Investors considering SMAs should also weigh potential risks and tradeoffs:
- Investment minimums for SMAs tend to be at higher levels than those of mutual funds or ETFs.
- The performance of an SMA can deviate from its target benchmark as the result of security or sector restrictions.
- The underlying securities in an SMA account are subject to the various risks inherent to fixed income or equity investing, as well as the specific investment strategies employed.
In the end, investors should weigh their options and determine the investment vehicle that is best suited to their needs.

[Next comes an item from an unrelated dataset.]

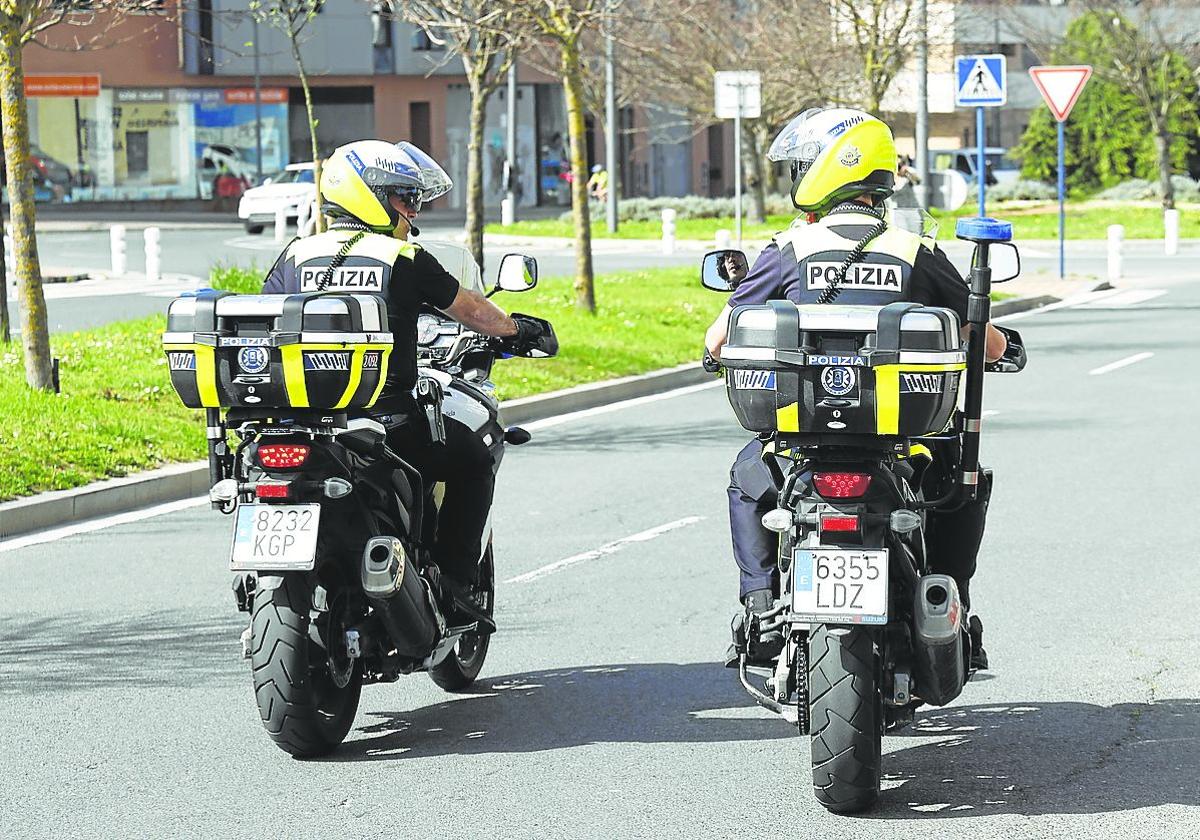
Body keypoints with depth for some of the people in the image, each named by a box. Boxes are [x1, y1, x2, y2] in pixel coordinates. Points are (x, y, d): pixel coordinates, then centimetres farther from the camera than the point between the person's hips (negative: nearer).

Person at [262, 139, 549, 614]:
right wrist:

How SMAs Can Potentially Help Investors Meet Their Objectives
Separately Managed Accounts may be ideally positioned to address investors’ preferences for personalization, customization, and tax optimization. As mentioned earlier, SMAs can help enable tax-loss harvesting and other tax management strategies to help optimize after-tax returns. Investors can also choose to exclude certain companies or sectors from their portfolio based on personal preferences and risk-tolerance profiles. This is all possible because SMAs directly own the underlying securities, providing investors with greater transparency and control.
These features can be quite useful in addressing some common situations experienced by today’s investors. Consider the following scenarios:
- An investor who has a concentrated stock position may want to exclude that holding from their portfolio.
- Some investors may wish to limit exposure to a specific industry due to concentration in another part of their portfolio.
- An account holder may wish to have more control over realizing tax losses to enhance after-tax returns.
- A municipal bond investor may desire to put limits on states, credit ratings, or maturity ranges in their portfolio.
In each case, a separately managed account may provide an appealing option.
A Final Word
At Lord Abbett, we are active managers focused on delivering long-term performance for our clients through disciplined, repeatable investment processes. That approach is an important part of our management of SMAs. Given many of the characteristics described here, it seems likely that SMAs will become an increasingly important part of client conversations in today’s market environment.
Three key questions for investors considering opening an SMA:
- How does the manager approach active management?
Lord Abbett has been an active manager since 1929 and has offered SMAs for over three decades. We have deep experience in guiding investment portfolios through a variety of market and economic environments. - What levels of customization are available?
SMAs can be customized to meet specific investor objectives and preferences. For example, municipal SMAs may accommodate state-specific and quality parameters; equity SMAs may be tailored to exclude certain stocks or optimized for tax efficiency.
- What degree of customer service does the manager provide?
We believe this is an essential part of the client experience. In seeking to provide a superior client experience, we offer accessible Lead Portfolio Managers; dedicated Personal Account Managers; a dedicated client service team; and easy account setup.